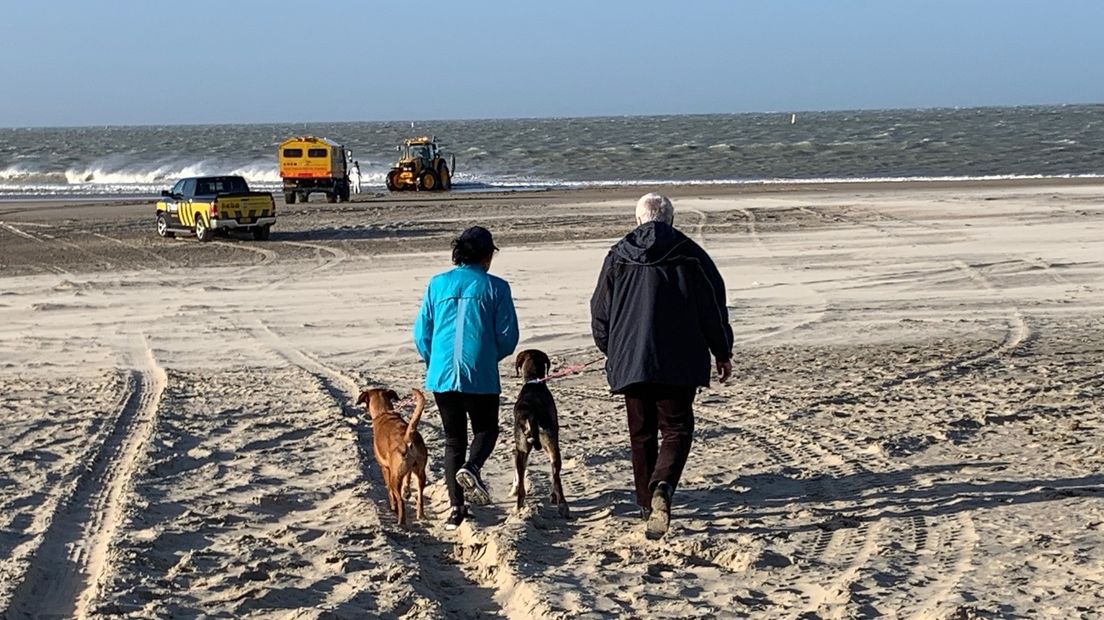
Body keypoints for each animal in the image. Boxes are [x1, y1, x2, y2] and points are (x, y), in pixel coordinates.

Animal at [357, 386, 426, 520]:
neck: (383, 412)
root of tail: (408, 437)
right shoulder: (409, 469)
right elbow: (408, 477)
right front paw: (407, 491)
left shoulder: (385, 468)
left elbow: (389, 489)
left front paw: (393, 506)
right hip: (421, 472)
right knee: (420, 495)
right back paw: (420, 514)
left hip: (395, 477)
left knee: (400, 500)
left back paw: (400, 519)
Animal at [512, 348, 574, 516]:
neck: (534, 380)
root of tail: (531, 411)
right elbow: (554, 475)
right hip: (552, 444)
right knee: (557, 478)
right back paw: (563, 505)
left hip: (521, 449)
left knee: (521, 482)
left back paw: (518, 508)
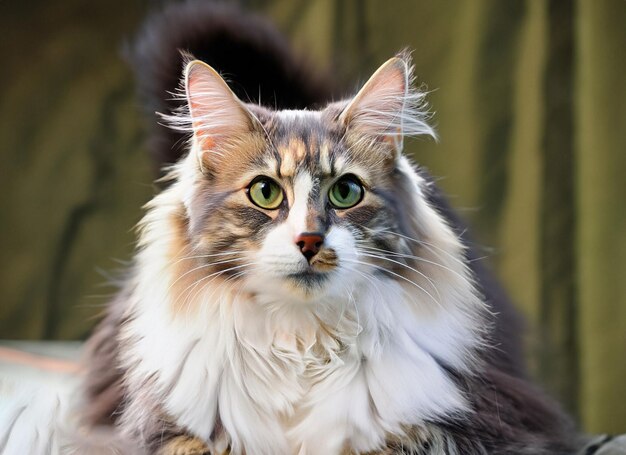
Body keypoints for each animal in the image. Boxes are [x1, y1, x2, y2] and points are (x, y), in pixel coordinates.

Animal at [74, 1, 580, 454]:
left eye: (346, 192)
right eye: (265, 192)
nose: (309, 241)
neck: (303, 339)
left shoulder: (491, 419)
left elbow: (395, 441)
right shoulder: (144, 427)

- [WORK ORDER]: Although the records above contain pictures, the copy should hold only the lines from their start through the line containing "right front paw: (407, 491)", each exactly as written, and none of the pictures.

- [SOLUTION TO THE EXERCISE]:
Body keypoints for each animal in the image. Boxes are [x1, y1, x2, y2] and points are (x, y), in pixel coordinates.

Animal at [357, 386, 426, 520]:
neck: (383, 412)
root of tail: (408, 437)
right shoulder: (409, 469)
right elbow: (408, 477)
right front paw: (407, 491)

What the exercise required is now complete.